Consignes:
[A] Répondez aux questions suivantes à partir du compte rendu du concert de Verdun :
(i) Dans quel groupe le guitariste Jay Pinelli joue-t-il avec Reuno ?
(ii) De quelle marque est la basse dont le fuzz est mentionné ?
(iii) Quel morceau de Morbide Angèle le groupe a-t-il repris ?
[B] Rédigez la suite du compte rendu du concert de Verdun, en partant de sa dernière phrase.

Texte source:
____________

VERDUN formait une première partie décalée, cela se voyait par le petit regroupement devant la scène de fidèles qui les suivent depuis longtemps, tandis que la majorité du public restait d'abord massée plus au fond. Leur présence s'expliquait néanmoins par le fait que le guitariste Jay Pinelli joue avec Reuno dans Mudweiser, et également par la sortie d'un split avec un nouveau titre et une reprise dont on parlera.

Au reste, je n'avais jamais vu Verdun sur une grande scène et le test était intéressant. Le quartet n'était pas impressionné du tout et étala son Sludge Doom lent et poisseux d'abord sans paroles, laissant David Sadok le micro posé par terre déployer ses gestes et grimaces lents devenus un gimmick du groupe avant d'exhaler ses premiers vocaux. Si son registre aigu inscrit bien le propos dans le Doom de la plus ancienne tradition, les riffs de brontosaure et le fuzz de la basse Rickenbacker empruntent autant au Sludge plus moderne, sur des durées assez délayées. Il n'y avait qu'à se laisser porter par une recette goûtée depuis longtemps par les premiers rangs et qui supporte très bien ce format de scène. Au-delà des paroissiens assidus, le peuple derrière se rapprocha progressivement et les acclamations venaient de plus en plus du fond. Et tout à coup arriva cette reprise intrigante du "Dawn of the Angry" de Morbide Angèle, dont le riff imparable se faisait plus élastique sous un tempo légèrement ralenti et sans double, tandis que les vocaux toujours hauts prenaient le contrepied des gutturaux originels de David Vincent. La structure originelle étant néanmoins conservée, les passages rapides du morceau montèrent jusqu'au bref plan en blast inclus, passablement inédit chez Verdun. Un petit signe des coulisses rappelant que le temps passait, le dernier titre fut un original, peut-être un peu déstructuré à mon oreille.

____________

Données sources:

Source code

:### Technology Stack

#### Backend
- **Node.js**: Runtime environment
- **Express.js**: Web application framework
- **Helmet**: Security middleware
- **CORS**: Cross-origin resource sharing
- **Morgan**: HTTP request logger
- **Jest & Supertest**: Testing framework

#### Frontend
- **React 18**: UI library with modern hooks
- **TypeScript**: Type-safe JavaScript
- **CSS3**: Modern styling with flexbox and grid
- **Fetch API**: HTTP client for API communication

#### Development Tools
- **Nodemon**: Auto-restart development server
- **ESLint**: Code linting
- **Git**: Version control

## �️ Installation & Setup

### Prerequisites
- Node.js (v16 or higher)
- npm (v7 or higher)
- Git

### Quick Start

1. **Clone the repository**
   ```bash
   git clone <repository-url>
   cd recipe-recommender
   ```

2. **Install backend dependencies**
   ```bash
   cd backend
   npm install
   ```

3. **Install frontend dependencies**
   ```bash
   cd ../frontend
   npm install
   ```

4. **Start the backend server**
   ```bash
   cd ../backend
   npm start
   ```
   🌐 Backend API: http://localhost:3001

____________

Réponses par point:
[A]
(i) Mudweiser
(ii) Rickenbacker
(iii) « Dawn of the Angry »

[B]
Je ne sais pas combien de shows LOFOFORA a fait depuis la fin de la prohibition, mais ils étaient contents d'être là et leur nombreux public aussi. La formule du groupe n'a guère évolué depuis les années 90 mais c'est bien ce qu'apprécient les fans. Leur Metal fusion issu des squats fonctionne beaucoup grâce à la personnalité de Reuno, extrêmement empathique, volubile et truculent tant dans ses textes qu'entre deux morceaux, expressif dans sa gestuelle à commencer par ses gros yeux, constamment blagueur… souvent avec succès et parfois maladroitement. C'est une bête de scène et on ne peut y rester insensible, il met ses fans dans le bain et a gagné ainsi leur fort attachement.

Les morceaux s'enchaînèrent. Je n'ai pas reconnu grand-chose, à part le classique "Dur comme fer", mais le style de Lofofora est suffisamment connu pour sembler familier à tout le monde. Cependant comme le rappellent les t-shirts de Reuno et Daniel, il y a du Punk en eux qui a exulté en deux titres à tempo rapide dont l'autre classique "Justice pour tous", qui ont déchaîné sur ordre des pogos que la salle n'avait pas abrité depuis presque deux ans au bas mot, acmé libératrice pour beaucoup. Les slams étaient assez nombreux, la musique y étant plus propice. Et en parcourant l'épais répertoire du groupe, force est d'admettre qu'il y a quelques riffs aussi.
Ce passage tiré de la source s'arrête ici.